■ REQUEST ■
Copy out verbatim the stretch of items from the line containing "What is the sum of all 5621c93b… values?" through the line containing "Reading right to", and leave out the pictures.

=== DATA ===

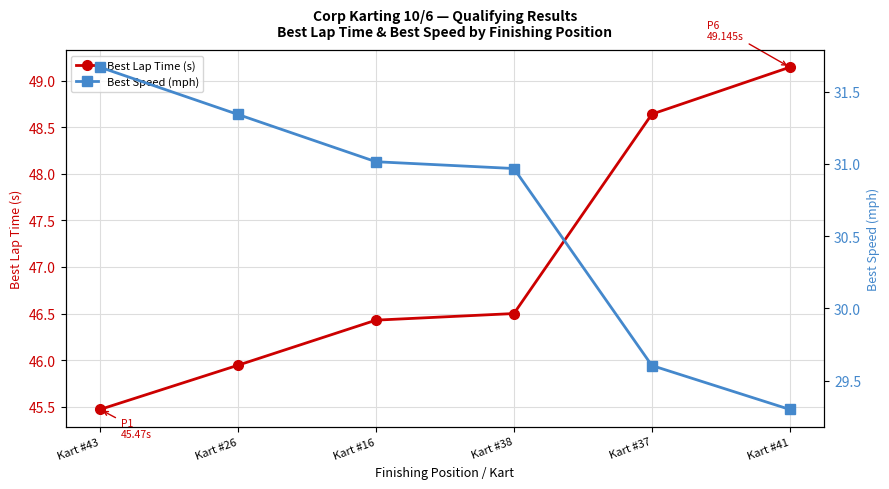

What are all the series names shown in the legend?

Best Lap Time (s), Best Speed (mph)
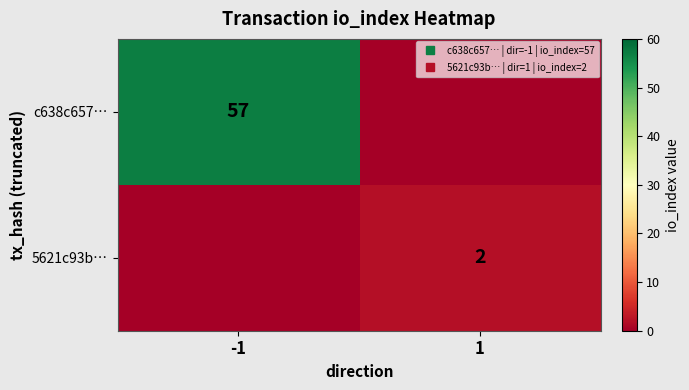

What is the sum of all 5621c93b… values?

2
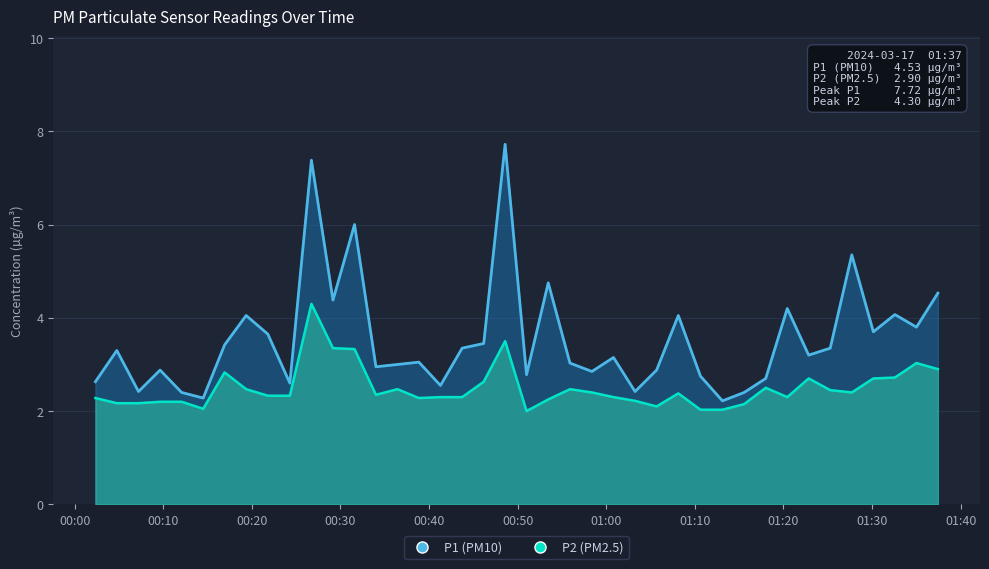

Reading right to left, transcribe all the data shown in this chart.

P1: 4.5	3.8	4.1	3.7	5.3	3.4	3.2	4.2	2.7	2.4	2.2	2.8	4.0	2.9	2.4	3.1	2.9	3.0	4.8	2.8	7.7	3.5	3.4	2.5	3.0	3.0	3.0	6.0	4.4	7.4	2.6	3.6	4.0	3.4	2.3	2.4	2.9	2.4	3.3	2.6
P2: 2.9	3.0	2.7	2.7	2.4	2.5	2.7	2.3	2.5	2.1	2.0	2.0	2.4	2.1	2.2	2.3	2.4	2.5	2.2	2.0	3.5	2.6	2.3	2.3	2.3	2.5	2.4	3.3	3.4	4.3	2.3	2.3	2.5	2.8	2.0	2.2	2.2	2.2	2.2	2.3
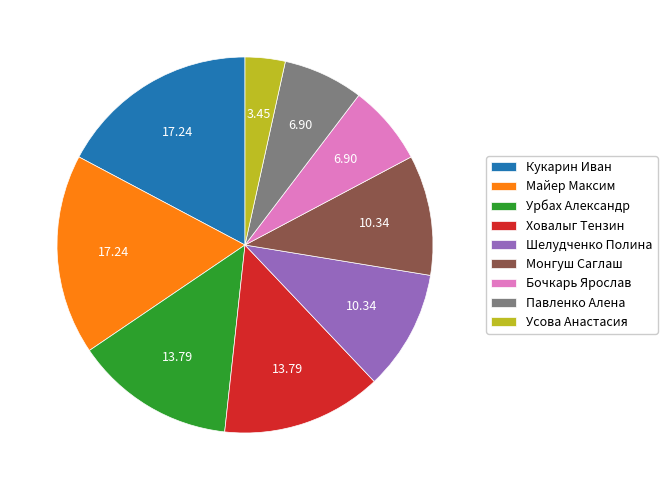

How many slices are in this pie chart?

9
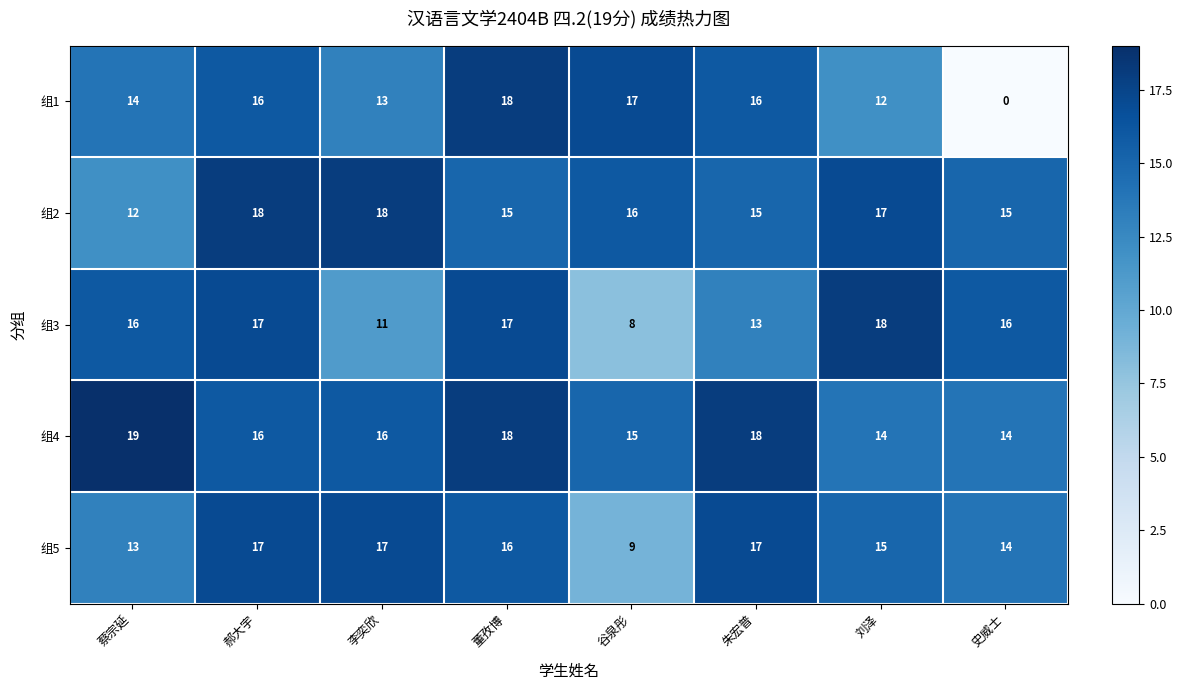

Where is 组5 nearest to the value 13?

蔡宗延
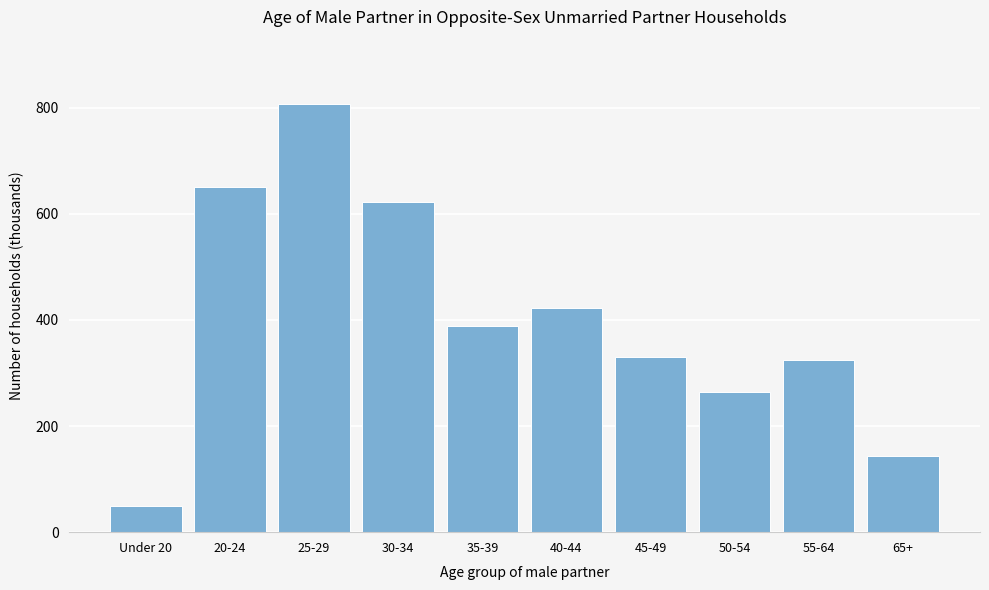

Reading left to right, transcribe all the data shown in this chart.

50	651	807	622	389	422	331	265	324	144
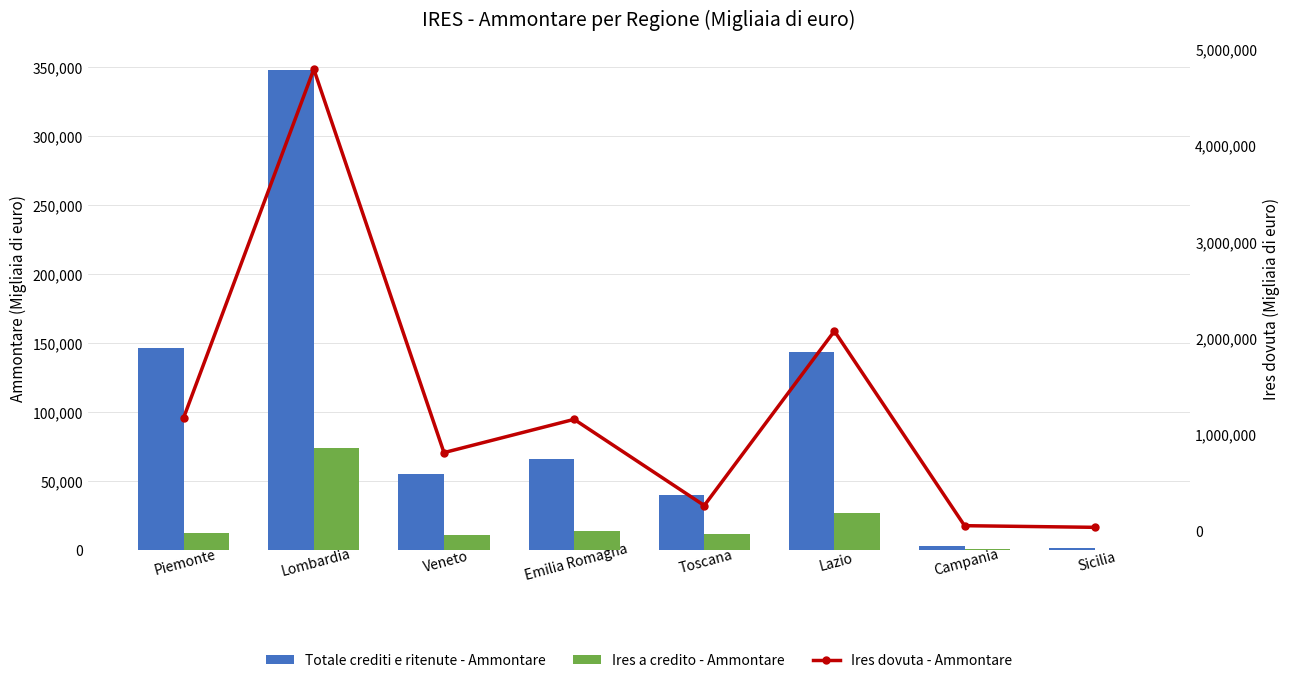

What is the sum of the Ires a credito - Ammontare values at Emilia Romagna and Lombardia?

87895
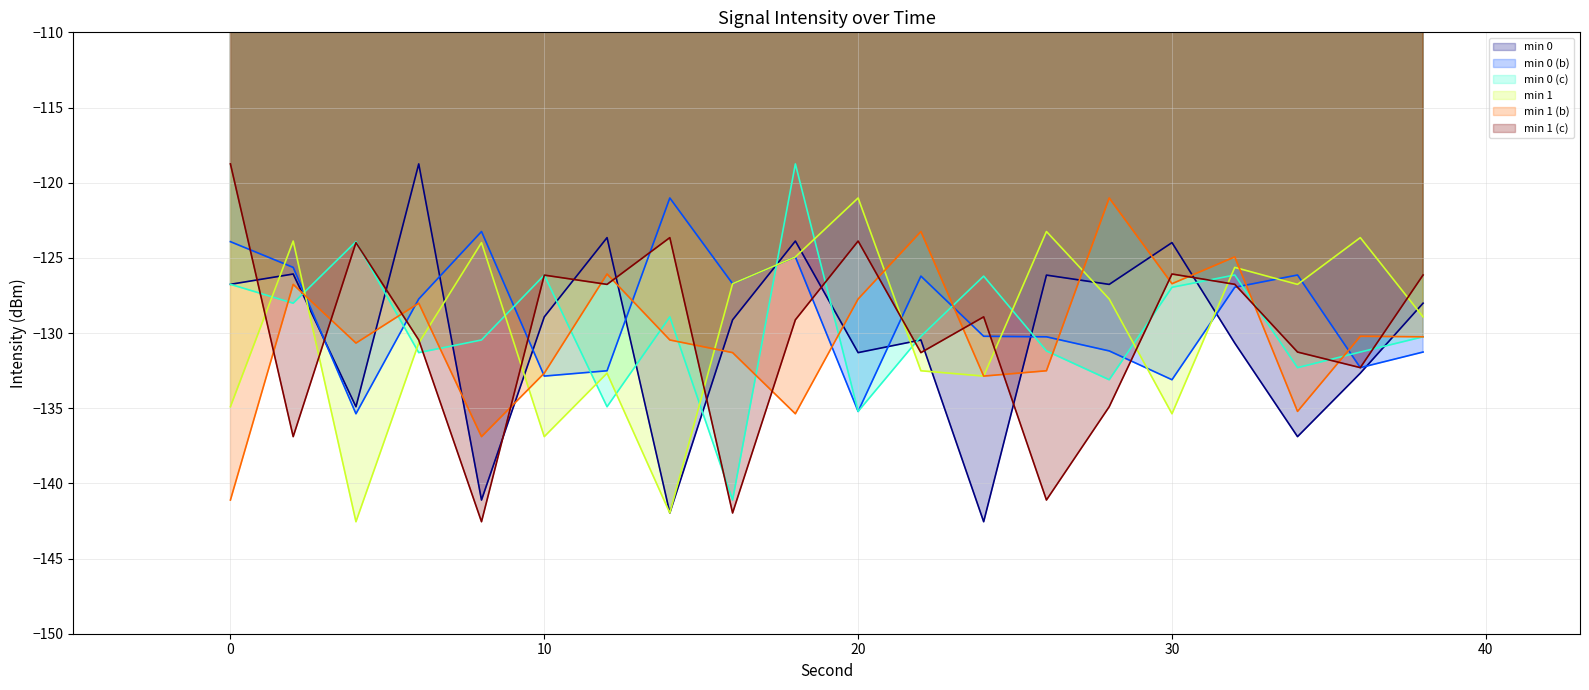

What is the smallest value displayed?

-142.6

===

■ RESPONSE BOX ■
What is the sum of all 5621c93b… values?

2

Reading right to left, transcribe all the data shown in this chart.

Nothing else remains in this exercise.